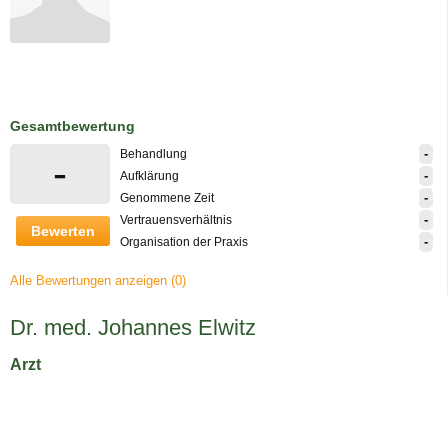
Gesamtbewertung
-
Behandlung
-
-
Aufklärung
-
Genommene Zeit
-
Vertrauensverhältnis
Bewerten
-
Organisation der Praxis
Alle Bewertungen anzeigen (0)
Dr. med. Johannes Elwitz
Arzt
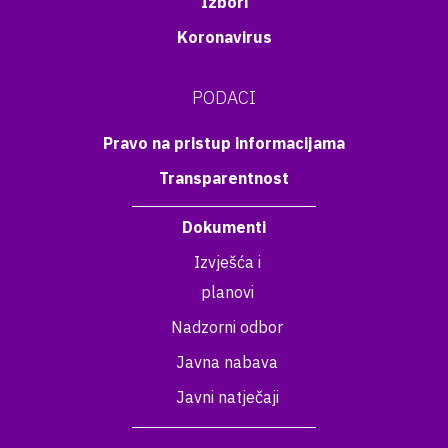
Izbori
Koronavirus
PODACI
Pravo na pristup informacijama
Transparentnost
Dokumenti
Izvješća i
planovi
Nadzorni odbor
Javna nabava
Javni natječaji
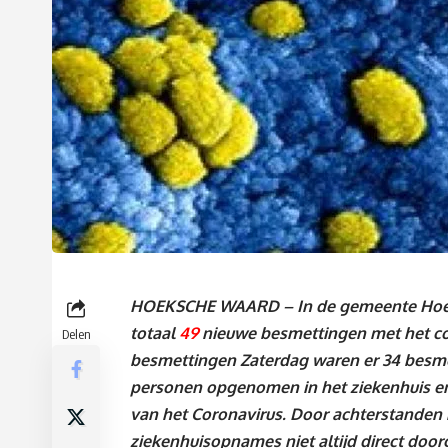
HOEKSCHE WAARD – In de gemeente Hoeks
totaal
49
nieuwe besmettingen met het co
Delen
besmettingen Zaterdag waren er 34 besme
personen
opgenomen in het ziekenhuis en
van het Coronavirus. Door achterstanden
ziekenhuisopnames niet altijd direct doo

==

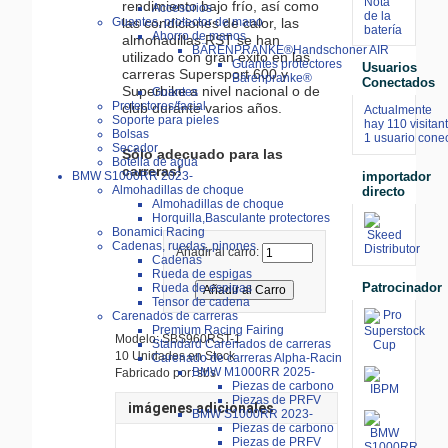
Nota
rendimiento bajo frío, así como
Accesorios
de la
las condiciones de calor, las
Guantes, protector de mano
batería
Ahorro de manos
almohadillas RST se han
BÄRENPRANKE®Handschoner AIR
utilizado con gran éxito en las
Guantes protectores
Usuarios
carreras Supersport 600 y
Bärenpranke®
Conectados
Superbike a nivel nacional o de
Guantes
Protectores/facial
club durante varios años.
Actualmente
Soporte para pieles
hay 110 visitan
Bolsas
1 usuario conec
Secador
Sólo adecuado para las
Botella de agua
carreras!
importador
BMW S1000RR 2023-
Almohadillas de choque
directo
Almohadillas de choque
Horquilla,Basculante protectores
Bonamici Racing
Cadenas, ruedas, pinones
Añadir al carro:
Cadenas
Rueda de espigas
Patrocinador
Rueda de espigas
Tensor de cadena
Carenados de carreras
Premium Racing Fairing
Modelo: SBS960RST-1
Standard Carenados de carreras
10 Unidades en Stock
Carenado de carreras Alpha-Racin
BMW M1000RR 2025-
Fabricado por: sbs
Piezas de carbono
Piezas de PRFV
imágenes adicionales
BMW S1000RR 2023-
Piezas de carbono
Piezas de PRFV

...

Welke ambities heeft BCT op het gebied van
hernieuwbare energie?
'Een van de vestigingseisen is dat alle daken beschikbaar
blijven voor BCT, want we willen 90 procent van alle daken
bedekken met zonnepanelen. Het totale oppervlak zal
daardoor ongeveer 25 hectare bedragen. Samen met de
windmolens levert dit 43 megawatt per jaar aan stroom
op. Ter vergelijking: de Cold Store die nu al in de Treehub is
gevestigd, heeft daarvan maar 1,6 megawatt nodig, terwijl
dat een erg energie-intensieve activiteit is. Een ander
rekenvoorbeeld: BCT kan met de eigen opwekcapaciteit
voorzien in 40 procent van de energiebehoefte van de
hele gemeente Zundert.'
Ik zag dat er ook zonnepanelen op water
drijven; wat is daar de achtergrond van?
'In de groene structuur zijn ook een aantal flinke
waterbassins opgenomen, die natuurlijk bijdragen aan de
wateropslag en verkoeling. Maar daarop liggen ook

_Task brief:_
In the listing above, find the line with "Gesamtbewertung" and the line with "ziekenhuisopnames niet altijd direct doo". Copy exactly those two and every line between, without the pictures.

_Result of the exercise:_
Gesamtbewertung
-
Behandlung
-
-
Aufklärung
-
Genommene Zeit
-
Vertrauensverhältnis
Bewerten
-
Organisation der Praxis
Alle Bewertungen anzeigen (0)
Dr. med. Johannes Elwitz
Arzt
Izbori
Koronavirus
PODACI
Pravo na pristup informacijama
Transparentnost
Dokumenti
Izvješća i
planovi
Nadzorni odbor
Javna nabava
Javni natječaji
HOEKSCHE WAARD – In de gemeente Hoeks
totaal
49
nieuwe besmettingen met het co
Delen
besmettingen Zaterdag waren er 34 besme
personen
opgenomen in het ziekenhuis en
van het Coronavirus. Door achterstanden
ziekenhuisopnames niet altijd direct doo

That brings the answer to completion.